╔══

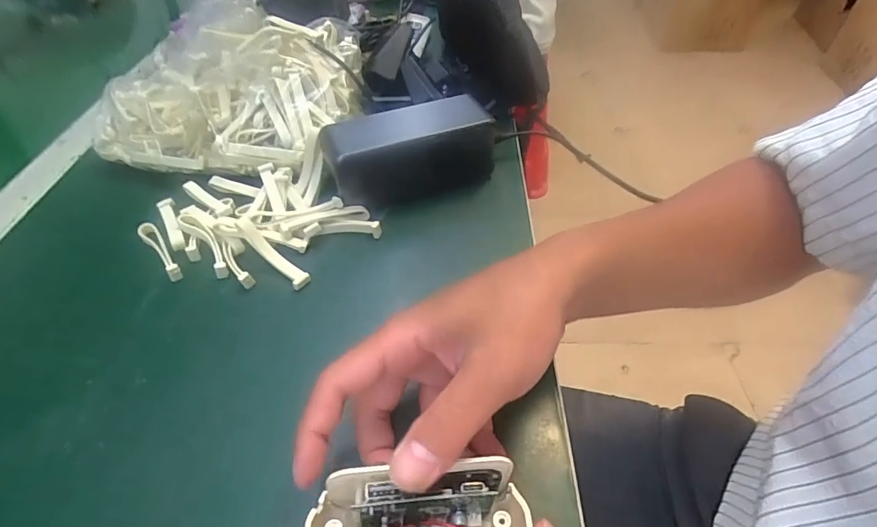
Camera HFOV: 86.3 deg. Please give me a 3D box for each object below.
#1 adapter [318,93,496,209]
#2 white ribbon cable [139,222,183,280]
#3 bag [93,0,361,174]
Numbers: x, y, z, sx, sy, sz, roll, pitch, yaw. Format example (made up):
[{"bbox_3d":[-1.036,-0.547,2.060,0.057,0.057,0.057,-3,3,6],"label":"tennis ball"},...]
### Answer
[{"bbox_3d":[-0.021,-0.088,0.368,0.128,0.052,0.050,-17,48,-15],"label":"adapter"},{"bbox_3d":[-0.198,-0.010,0.333,0.012,0.012,0.066,-33,53,-27],"label":"white ribbon cable"},{"bbox_3d":[-0.183,-0.161,0.408,0.218,0.081,0.166,5,46,6],"label":"bag"}]

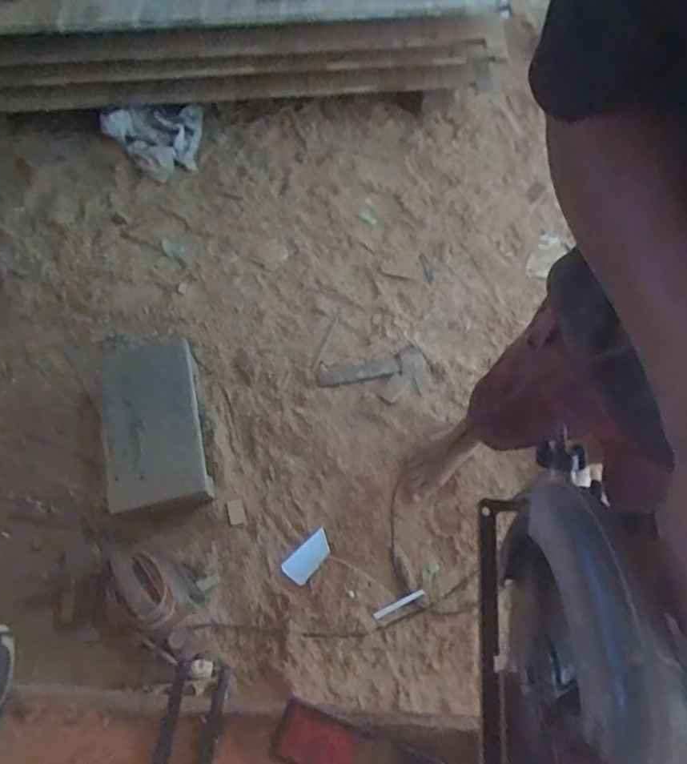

╚══

Return every entry word for word, but drop any pictures.

Camera HFOV: 86.3 deg. Please give me a 3D box for each object below.
#1 adapter [318,93,496,209]
#2 white ribbon cable [139,222,183,280]
#3 bag [93,0,361,174]
Numbers: x, y, z, sx, sy, sz, roll, pitch, yaw. Format example (made up):
[{"bbox_3d":[-1.036,-0.547,2.060,0.057,0.057,0.057,-3,3,6],"label":"tennis ball"},...]
### Answer
[{"bbox_3d":[-0.021,-0.088,0.368,0.128,0.052,0.050,-17,48,-15],"label":"adapter"},{"bbox_3d":[-0.198,-0.010,0.333,0.012,0.012,0.066,-33,53,-27],"label":"white ribbon cable"},{"bbox_3d":[-0.183,-0.161,0.408,0.218,0.081,0.166,5,46,6],"label":"bag"}]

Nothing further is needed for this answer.